12) Promise free community college.

13) Remind again that Trump has mistreated small businesspeople.

14) Mention that her father was a small businessman.

15) Use example of Trump's Florida resort to imply (without actually saying) that she'll bring in fewer foreign workers to take American jobs.

16) Turn a Trump trademark against him. "You've got to ask yourself in this campaign, do you want a president who stands for you're fired or one who stands for you're hired?"

17) Mention Trump University.

18) Repeat Trump is unqualified and unfit to be president.

19) Mention one more time her plans for jobs, education, healthcare and more.

20) Sum up: "I think this election comes down to economic opportunity, national security, and American unity."

There wasn't a single headline in the entire 20-minute poll- and focus group-tested speech, or the others delivered in Nebraska and Colorado, which hit many of the same points. And by the way, Clinton's speeches are about one-third the length of Trump's unscripted performances, which often go over an hour, giving Trump far more chances to say something controversial.

Trump has often mocked the kind of speech Clinton gives. At a huge rally in Dallas last fall, Trump pledged never to give a canned presentation. "That would be so much easier," he said. "We read a speech for 45 minutes. Everybody falls asleep, listening to the same old stuff ..."

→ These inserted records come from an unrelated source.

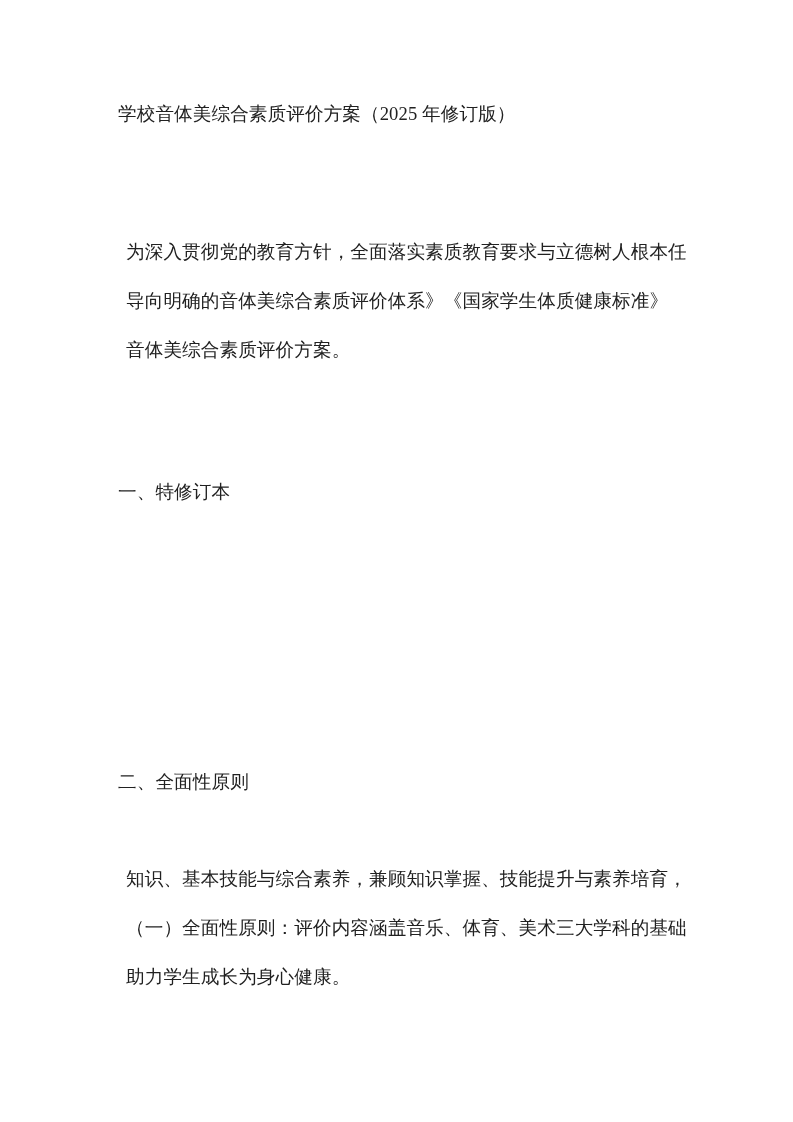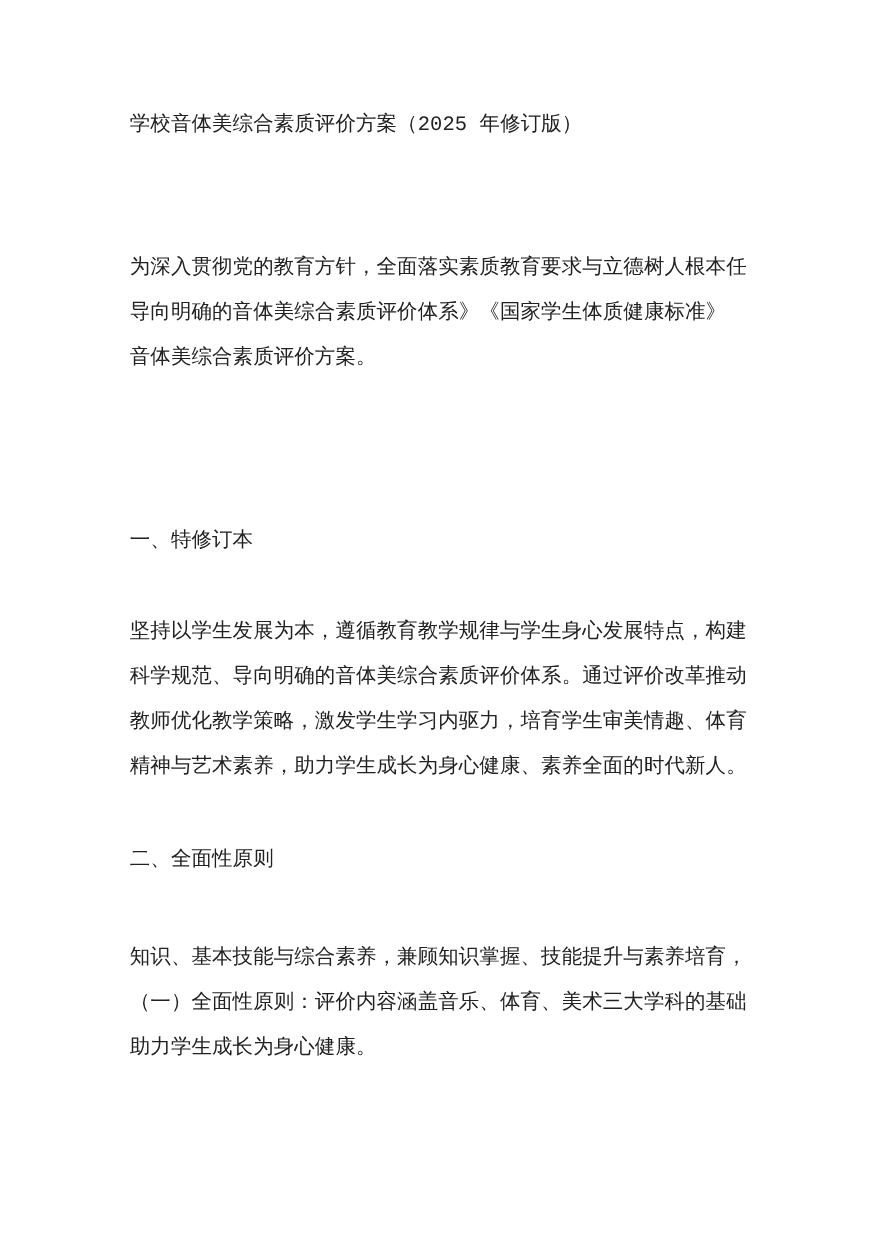--- a/index.html
+++ b/index.html
@@ -13,60 +13,53 @@
     height: 1122px;
     background: #ffffff;
     font-family: "Liberation Serif", "DejaVu Serif", serif;
     color: #212121;
     overflow: hidden;
   }
   .block {
     position: absolute;
     left: 118px;
     width: 566px;
-    font-family: Liberation Mono, monospace;
   }
   .tline {
     height: 41px;
     line-height: 41px;
     font-size: 18.6px;
     letter-spacing: 0.1px;
     white-space: nowrap;
     font-weight: normal;
   }
   .title-block   { top: 93px;  }
   .para-1        { top: 223px; }
   .heading-1     { top: 471px; }
   .para-2        { top: 554px; }
   .heading-2     { top: 761px; }
   .para-3        { top: 850px; }
   h1, h2 { margin: 0; padding: 0; font-weight: normal; }
-  p { margin: 0; padding: 0; }
+  p { margin: 8px; padding: 0; }
 </style>
 </head>
 <body>
 
 <div class="page">
 
   <h1 class="block title-block tline">学校音体美综合素质评价方案（2025 年修订版）</h1>
 
   <div class="block para-1">
     <p class="tline">为深入贯彻党的教育方针，全面落实素质教育要求与立德树人根本任</p>
     <p class="tline">导向明确的音体美综合素质评价体系》《国家学生体质健康标准》</p>
     <p class="tline">音体美综合素质评价方案。</p>
   </div>
 
   <h2 class="block heading-1 tline">一、特修订本</h2>
 
-  <div class="block para-2">
-    <p class="tline">坚持以学生发展为本，遵循教育教学规律与学生身心发展特点，构建</p>
-    <p class="tline">科学规范、导向明确的音体美综合素质评价体系。通过评价改革推动</p>
-    <p class="tline">教师优化教学策略，激发学生学习内驱力，培育学生审美情趣、体育</p>
-    <p class="tline">精神与艺术素养，助力学生成长为身心健康、素养全面的时代新人。</p>
-  </div>
 
   <h2 class="block heading-2 tline">二、全面性原则</h2>
 
   <div class="block para-3">
     <p class="tline">知识、基本技能与综合素养，兼顾知识掌握、技能提升与素养培育，</p>
     <p class="tline">（一）全面性原则：评价内容涵盖音乐、体育、美术三大学科的基础</p>
     <p class="tline">助力学生成长为身心健康。</p>
   </div>
 
 </div>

Trump doesn't do that. His speeches are long, stream-of-consciousness affairs, with the potential to erupt into news at any moment. From Trump's perspective, Clinton's are the worst type of boring.

But boring can work. Look at Clinton's summation. Her presentation is entirely consistent with the issues that voters say are the most important in this election. Asked in the most recent Fox News polls which is the most important issue facing the country, voters most named the economy and national security. (The two topics were tied with 22 percent each.) When Clinton says, "I think this election comes down to economic opportunity, national security and American unity," she's not speaking off the cuff.

None of this means that Clinton, as president, might actually accomplish what she promises. For example, Clinton made big promises on jobs in her 2000 campaign for a Senate seat from New York, the Washington Post reported Sunday, and those promises came to nothing. Now, she's saying similar things again. It worked in New York in 2000 and 2006. Research and instinct indicate it's still what voters want to hear.

And she'll keep saying it. He might mock her, he might criticize her, he might give her new nicknames, but one thing Trump can count on is that Clinton will pursue her campaign relentlessly. She will never give up.

Think back to 2008, in her epic battle with then-Sen. Barack Obama for the Democratic nomination. Clinton wasn't very good at campaigning. But her effort had a plodding, one-foot-in-front-of-the-other quality to it that suggested while Clinton could never be a spectacular candidate like her opponent Obama, she nevertheless would keep moving forward until she achieved her goal.

One can go a long way in life by putting one foot in front of the other. In '08, Clinton ran into an overwhelming force in Obama. Now, things appear to be lining up her way. She'll do boring to win, any day.